__Data entries__.

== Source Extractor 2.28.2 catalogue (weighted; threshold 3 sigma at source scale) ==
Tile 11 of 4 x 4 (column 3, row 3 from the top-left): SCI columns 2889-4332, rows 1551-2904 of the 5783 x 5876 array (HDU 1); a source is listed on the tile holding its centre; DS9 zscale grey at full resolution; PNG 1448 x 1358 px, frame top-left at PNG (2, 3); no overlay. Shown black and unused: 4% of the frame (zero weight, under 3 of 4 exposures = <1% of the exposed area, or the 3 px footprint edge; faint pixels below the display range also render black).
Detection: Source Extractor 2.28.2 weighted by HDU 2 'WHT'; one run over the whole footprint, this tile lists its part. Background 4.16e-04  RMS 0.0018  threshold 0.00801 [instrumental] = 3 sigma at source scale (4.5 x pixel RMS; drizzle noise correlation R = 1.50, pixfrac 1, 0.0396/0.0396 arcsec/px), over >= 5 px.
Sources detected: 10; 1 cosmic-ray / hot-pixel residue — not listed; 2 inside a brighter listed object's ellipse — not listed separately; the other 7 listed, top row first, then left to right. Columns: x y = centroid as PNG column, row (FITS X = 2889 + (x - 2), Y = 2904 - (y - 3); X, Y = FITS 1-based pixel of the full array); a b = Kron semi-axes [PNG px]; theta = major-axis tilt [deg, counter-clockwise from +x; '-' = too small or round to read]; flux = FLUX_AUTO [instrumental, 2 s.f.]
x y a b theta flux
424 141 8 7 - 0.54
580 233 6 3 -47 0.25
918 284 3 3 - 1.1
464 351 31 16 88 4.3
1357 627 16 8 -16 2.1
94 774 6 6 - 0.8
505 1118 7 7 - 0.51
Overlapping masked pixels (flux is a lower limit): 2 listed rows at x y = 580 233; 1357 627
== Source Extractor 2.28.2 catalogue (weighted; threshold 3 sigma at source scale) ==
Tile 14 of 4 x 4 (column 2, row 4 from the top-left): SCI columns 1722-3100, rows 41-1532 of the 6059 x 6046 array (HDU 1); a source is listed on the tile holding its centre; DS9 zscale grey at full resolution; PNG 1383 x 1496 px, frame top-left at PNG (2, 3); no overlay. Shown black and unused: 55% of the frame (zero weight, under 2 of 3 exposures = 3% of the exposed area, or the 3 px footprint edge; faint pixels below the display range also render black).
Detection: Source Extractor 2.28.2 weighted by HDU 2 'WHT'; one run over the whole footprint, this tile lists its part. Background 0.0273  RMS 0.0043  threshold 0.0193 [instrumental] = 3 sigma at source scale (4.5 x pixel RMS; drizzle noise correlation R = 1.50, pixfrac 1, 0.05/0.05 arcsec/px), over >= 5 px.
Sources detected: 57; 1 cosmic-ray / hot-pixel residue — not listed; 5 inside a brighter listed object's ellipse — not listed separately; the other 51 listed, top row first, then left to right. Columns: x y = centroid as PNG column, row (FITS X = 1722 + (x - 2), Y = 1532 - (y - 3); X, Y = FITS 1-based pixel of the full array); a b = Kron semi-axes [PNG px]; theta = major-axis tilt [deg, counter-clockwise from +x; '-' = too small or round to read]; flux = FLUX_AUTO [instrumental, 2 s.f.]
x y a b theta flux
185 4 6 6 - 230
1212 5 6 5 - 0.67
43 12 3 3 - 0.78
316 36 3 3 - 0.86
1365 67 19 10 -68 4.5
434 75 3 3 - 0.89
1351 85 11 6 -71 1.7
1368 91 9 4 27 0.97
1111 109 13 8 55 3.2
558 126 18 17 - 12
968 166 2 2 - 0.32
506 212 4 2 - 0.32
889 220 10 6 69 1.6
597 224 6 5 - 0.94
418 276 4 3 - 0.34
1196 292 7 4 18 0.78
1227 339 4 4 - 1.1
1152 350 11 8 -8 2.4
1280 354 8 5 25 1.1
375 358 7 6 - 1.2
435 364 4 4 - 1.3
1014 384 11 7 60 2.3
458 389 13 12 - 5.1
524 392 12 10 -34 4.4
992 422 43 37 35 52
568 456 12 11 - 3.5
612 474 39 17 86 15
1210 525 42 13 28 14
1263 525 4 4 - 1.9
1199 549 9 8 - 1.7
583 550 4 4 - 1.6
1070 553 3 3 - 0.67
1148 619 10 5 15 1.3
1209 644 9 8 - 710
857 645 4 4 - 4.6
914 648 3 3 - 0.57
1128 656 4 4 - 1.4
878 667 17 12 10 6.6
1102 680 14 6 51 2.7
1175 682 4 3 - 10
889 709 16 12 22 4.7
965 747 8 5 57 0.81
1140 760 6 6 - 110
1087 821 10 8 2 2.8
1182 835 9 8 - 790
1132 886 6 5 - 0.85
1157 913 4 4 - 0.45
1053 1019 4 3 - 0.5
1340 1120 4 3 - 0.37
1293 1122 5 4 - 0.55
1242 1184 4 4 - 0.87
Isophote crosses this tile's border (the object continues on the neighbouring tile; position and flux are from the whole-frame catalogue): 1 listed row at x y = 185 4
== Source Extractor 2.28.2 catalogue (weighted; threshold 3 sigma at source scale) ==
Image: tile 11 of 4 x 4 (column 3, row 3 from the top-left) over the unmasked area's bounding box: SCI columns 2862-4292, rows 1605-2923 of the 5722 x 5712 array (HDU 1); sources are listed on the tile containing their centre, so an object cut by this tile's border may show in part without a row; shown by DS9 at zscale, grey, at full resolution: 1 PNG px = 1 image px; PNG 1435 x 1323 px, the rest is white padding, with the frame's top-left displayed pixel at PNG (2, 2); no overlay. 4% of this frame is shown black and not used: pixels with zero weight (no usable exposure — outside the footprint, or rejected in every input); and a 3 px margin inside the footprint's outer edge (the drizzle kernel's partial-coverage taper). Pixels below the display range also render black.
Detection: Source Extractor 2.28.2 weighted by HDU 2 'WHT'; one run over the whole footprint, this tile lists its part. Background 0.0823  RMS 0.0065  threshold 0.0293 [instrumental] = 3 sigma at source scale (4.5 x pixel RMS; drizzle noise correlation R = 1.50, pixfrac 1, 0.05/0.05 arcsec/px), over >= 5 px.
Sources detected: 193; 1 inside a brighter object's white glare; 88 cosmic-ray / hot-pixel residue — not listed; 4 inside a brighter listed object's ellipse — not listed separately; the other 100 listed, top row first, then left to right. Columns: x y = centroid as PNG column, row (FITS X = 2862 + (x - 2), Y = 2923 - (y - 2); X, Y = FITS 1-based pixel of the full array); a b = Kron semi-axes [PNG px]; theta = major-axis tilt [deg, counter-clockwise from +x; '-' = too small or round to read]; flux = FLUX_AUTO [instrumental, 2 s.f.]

__JOB__. Copy out the lines above word for word.

__CORRECT OUTPUT__.
== Source Extractor 2.28.2 catalogue (weighted; threshold 3 sigma at source scale) ==
Tile 11 of 4 x 4 (column 3, row 3 from the top-left): SCI columns 2889-4332, rows 1551-2904 of the 5783 x 5876 array (HDU 1); a source is listed on the tile holding its centre; DS9 zscale grey at full resolution; PNG 1448 x 1358 px, frame top-left at PNG (2, 3); no overlay. Shown black and unused: 4% of the frame (zero weight, under 3 of 4 exposures = <1% of the exposed area, or the 3 px footprint edge; faint pixels below the display range also render black).
Detection: Source Extractor 2.28.2 weighted by HDU 2 'WHT'; one run over the whole footprint, this tile lists its part. Background 4.16e-04  RMS 0.0018  threshold 0.00801 [instrumental] = 3 sigma at source scale (4.5 x pixel RMS; drizzle noise correlation R = 1.50, pixfrac 1, 0.0396/0.0396 arcsec/px), over >= 5 px.
Sources detected: 10; 1 cosmic-ray / hot-pixel residue — not listed; 2 inside a brighter listed object's ellipse — not listed separately; the other 7 listed, top row first, then left to right. Columns: x y = centroid as PNG column, row (FITS X = 2889 + (x - 2), Y = 2904 - (y - 3); X, Y = FITS 1-based pixel of the full array); a b = Kron semi-axes [PNG px]; theta = major-axis tilt [deg, counter-clockwise from +x; '-' = too small or round to read]; flux = FLUX_AUTO [instrumental, 2 s.f.]
x y a b theta flux
424 141 8 7 - 0.54
580 233 6 3 -47 0.25
918 284 3 3 - 1.1
464 351 31 16 88 4.3
1357 627 16 8 -16 2.1
94 774 6 6 - 0.8
505 1118 7 7 - 0.51
Overlapping masked pixels (flux is a lower limit): 2 listed rows at x y = 580 233; 1357 627
== Source Extractor 2.28.2 catalogue (weighted; threshold 3 sigma at source scale) ==
Tile 14 of 4 x 4 (column 2, row 4 from the top-left): SCI columns 1722-3100, rows 41-1532 of the 6059 x 6046 array (HDU 1); a source is listed on the tile holding its centre; DS9 zscale grey at full resolution; PNG 1383 x 1496 px, frame top-left at PNG (2, 3); no overlay. Shown black and unused: 55% of the frame (zero weight, under 2 of 3 exposures = 3% of the exposed area, or the 3 px footprint edge; faint pixels below the display range also render black).
Detection: Source Extractor 2.28.2 weighted by HDU 2 'WHT'; one run over the whole footprint, this tile lists its part. Background 0.0273  RMS 0.0043  threshold 0.0193 [instrumental] = 3 sigma at source scale (4.5 x pixel RMS; drizzle noise correlation R = 1.50, pixfrac 1, 0.05/0.05 arcsec/px), over >= 5 px.
Sources detected: 57; 1 cosmic-ray / hot-pixel residue — not listed; 5 inside a brighter listed object's ellipse — not listed separately; the other 51 listed, top row first, then left to right. Columns: x y = centroid as PNG column, row (FITS X = 1722 + (x - 2), Y = 1532 - (y - 3); X, Y = FITS 1-based pixel of the full array); a b = Kron semi-axes [PNG px]; theta = major-axis tilt [deg, counter-clockwise from +x; '-' = too small or round to read]; flux = FLUX_AUTO [instrumental, 2 s.f.]
x y a b theta flux
185 4 6 6 - 230
1212 5 6 5 - 0.67
43 12 3 3 - 0.78
316 36 3 3 - 0.86
1365 67 19 10 -68 4.5
434 75 3 3 - 0.89
1351 85 11 6 -71 1.7
1368 91 9 4 27 0.97
1111 109 13 8 55 3.2
558 126 18 17 - 12
968 166 2 2 - 0.32
506 212 4 2 - 0.32
889 220 10 6 69 1.6
597 224 6 5 - 0.94
418 276 4 3 - 0.34
1196 292 7 4 18 0.78
1227 339 4 4 - 1.1
1152 350 11 8 -8 2.4
1280 354 8 5 25 1.1
375 358 7 6 - 1.2
435 364 4 4 - 1.3
1014 384 11 7 60 2.3
458 389 13 12 - 5.1
524 392 12 10 -34 4.4
992 422 43 37 35 52
568 456 12 11 - 3.5
612 474 39 17 86 15
1210 525 42 13 28 14
1263 525 4 4 - 1.9
1199 549 9 8 - 1.7
583 550 4 4 - 1.6
1070 553 3 3 - 0.67
1148 619 10 5 15 1.3
1209 644 9 8 - 710
857 645 4 4 - 4.6
914 648 3 3 - 0.57
1128 656 4 4 - 1.4
878 667 17 12 10 6.6
1102 680 14 6 51 2.7
1175 682 4 3 - 10
889 709 16 12 22 4.7
965 747 8 5 57 0.81
1140 760 6 6 - 110
1087 821 10 8 2 2.8
1182 835 9 8 - 790
1132 886 6 5 - 0.85
1157 913 4 4 - 0.45
1053 1019 4 3 - 0.5
1340 1120 4 3 - 0.37
1293 1122 5 4 - 0.55
1242 1184 4 4 - 0.87
Isophote crosses this tile's border (the object continues on the neighbouring tile; position and flux are from the whole-frame catalogue): 1 listed row at x y = 185 4
== Source Extractor 2.28.2 catalogue (weighted; threshold 3 sigma at source scale) ==
Image: tile 11 of 4 x 4 (column 3, row 3 from the top-left) over the unmasked area's bounding box: SCI columns 2862-4292, rows 1605-2923 of the 5722 x 5712 array (HDU 1); sources are listed on the tile containing their centre, so an object cut by this tile's border may show in part without a row; shown by DS9 at zscale, grey, at full resolution: 1 PNG px = 1 image px; PNG 1435 x 1323 px, the rest is white padding, with the frame's top-left displayed pixel at PNG (2, 2); no overlay. 4% of this frame is shown black and not used: pixels with zero weight (no usable exposure — outside the footprint, or rejected in every input); and a 3 px margin inside the footprint's outer edge (the drizzle kernel's partial-coverage taper). Pixels below the display range also render black.
Detection: Source Extractor 2.28.2 weighted by HDU 2 'WHT'; one run over the whole footprint, this tile lists its part. Background 0.0823  RMS 0.0065  threshold 0.0293 [instrumental] = 3 sigma at source scale (4.5 x pixel RMS; drizzle noise correlation R = 1.50, pixfrac 1, 0.05/0.05 arcsec/px), over >= 5 px.
Sources detected: 193; 1 inside a brighter object's white glare; 88 cosmic-ray / hot-pixel residue — not listed; 4 inside a brighter listed object's ellipse — not listed separately; the other 100 listed, top row first, then left to right. Columns: x y = centroid as PNG column, row (FITS X = 2862 + (x - 2), Y = 2923 - (y - 2); X, Y = FITS 1-based pixel of the full array); a b = Kron semi-axes [PNG px]; theta = major-axis tilt [deg, counter-clockwise from +x; '-' = too small or round to read]; flux = FLUX_AUTO [instrumental, 2 s.f.]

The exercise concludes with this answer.